SAS (Statistical Analysis System)
A software suite used for advanced analytics, business intelligence, data management, predictive analytics.
SPSS (Statistical Package for the Social Sciences)
User-friendly software for interactive, or batched, statistical analysis.
STATA
A statistical software package favored for its efficiency in data management, analysis, and graphics.
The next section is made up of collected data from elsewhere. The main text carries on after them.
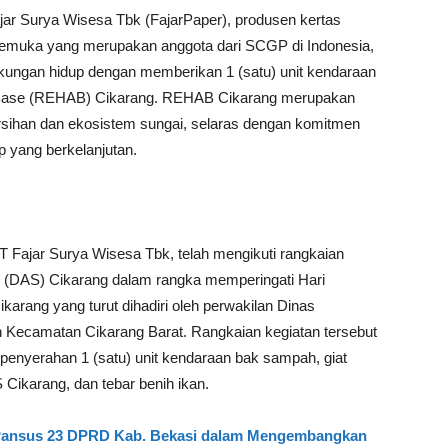
ar Surya Wisesa Tbk (FajarPaper), produsen kertas
kemuka yang merupakan anggota dari SCGP di Indonesia,
ungan hidup dengan memberikan 1 (satu) unit kendaraan
 Base (REHAB) Cikarang. REHAB Cikarang merupakan
sihan dan ekosistem sungai, selaras dengan komitmen
 yang berkelanjutan.
ajar Surya Wisesa Tbk, telah mengikuti rangkaian
ai (DAS) Cikarang dalam rangka memperingati Hari
rang yang turut dihadiri oleh perwakilan Dinas
 Kecamatan Cikarang Barat. Rangkaian kegiatan tersebut
 penyerahan 1 (satu) unit kendaraan bak sampah, giat
 Cikarang, dan tebar benih ikan.
i Pansus 23 DPRD Kab. Bekasi dalam Mengembangkan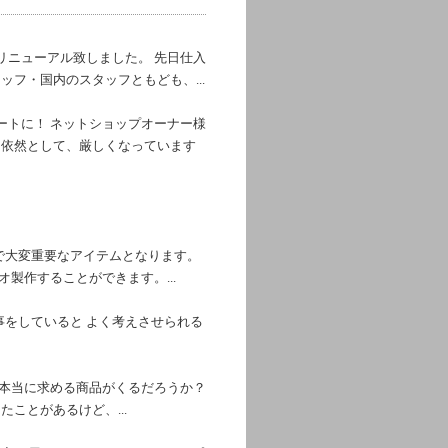
をリニューアル致しました。 先日仕入
フ・国内のスタッフともども、...
ートに！ ネットショップオーナー様
は依然として、厳しくなっています
で大変重要なアイテムとなります。
製作することができます。...
をしていると よく考えさせられる
 本当に求める商品がくるだろうか？
ことがあるけど、...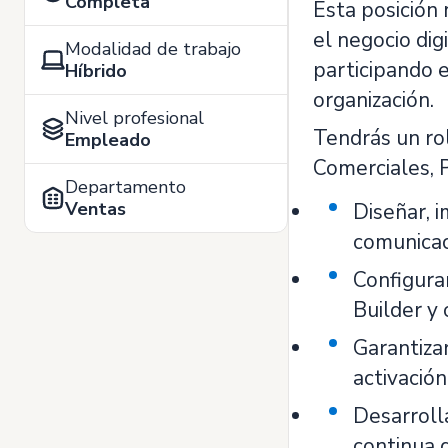
Completa
Esta posición 
el negocio di
Modalidad de trabajo
participando e
Híbrido
organización.
Nivel profesional
Tendrás un ro
Empleado
Comerciales, 
Departamento
Ventas
Diseñar, 
comunicac
Configura
Builder y
Garantiza
activació
Desarroll
continua 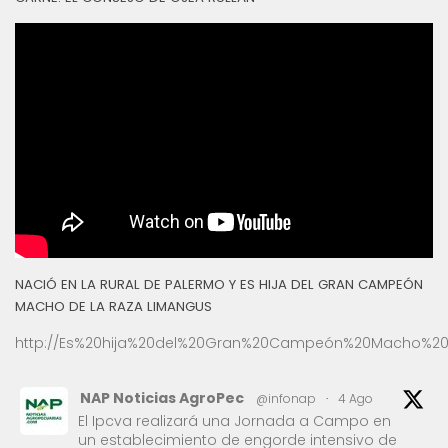
NACIÓ EN LA RURAL DE PALERMO Y ES HIJA DEL GRAN CAMPEÓN
MACHO DE LA RAZA LIMANGUS
http://Es%20hija%20del%20Gran%20Campeón%20Macho%20
NAP Noticias AgroPec
@infonap
·
4 Ago
El Ipcva realizará una Jornada a Campo en
un establecimiento de engorde intensivo de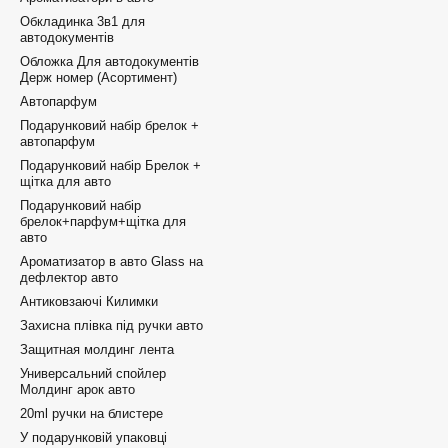
Обкладинка 3в1 для
автодокументів
Обложка Для автодокументів
Держ номер (Асортимент)
Автопарфум
Подарунковий набір брелок +
автопарфум
Подарунковий набір Брелок +
щітка для авто
Подарунковий набір
брелок+парфум+щітка для
авто
Ароматизатор в авто Glass на
дефлектор авто
Антиковзаючі Килимки
Захисна плівка під ручки авто
Защитная молдинг лента
Универсальний спойлер
Молдинг арок авто
20ml ручки на блистере
У подарунковій упаковці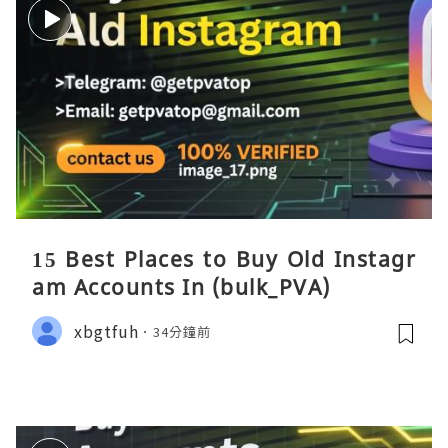
15 Best Places to Buy Old Instagr
am Accounts In (bulk_PVA)
xbgtfuh
34分鐘前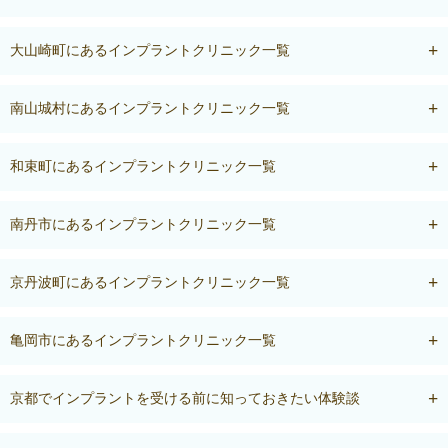
大山崎町にあるインプラントクリニック一覧
南山城村にあるインプラントクリニック一覧
和束町にあるインプラントクリニック一覧
南丹市にあるインプラントクリニック一覧
京丹波町にあるインプラントクリニック一覧
亀岡市にあるインプラントクリニック一覧
京都でインプラントを受ける前に知っておきたい体験談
It’s particularly well-suited for handling large datasets common in biostatistics research.
ggplot2 (R)
An open-source data visualization package for the statistical programming language R.
Matplotlib (Python)
A comprehensive plotting library for creating static, animated, and interactive visualizations in Python.
Plotly (Python/R)
An open-source graphing library for creating interactive plots.
Informatica
A data processing platform that helps to process and manage large amounts of data from pre-compiled datasets built for research and operational requirements.
Keras (Python)
An application programming interface (API) for building and training neural networks.
PyTorch (Python)
A deep learning framework with a strong focus on flexibility.
Scikit-learn (Python)
A machine learning library for Python that offers simple and efficient tools for data mining and analysis, including classification, regression, clustering, and dimensionality reduction.
TensorFlow (Python)
An open-source machine learning framework developed by Google for building and training deep learning models.
MATLAB
A programming language used for numerical computing and simulations.
Python
A programming language widely used for data analysis, machine learning, and scientific computing.
R
A programming language used for statistical analysis and visualization.
SQL
A programming language essential for database management and data manipulation.
Nextflow
A system that enables scalable and reproducible scientific workflows using software containers.
Snakemake
A workflow management system for creating reproducible and scalable data analyses.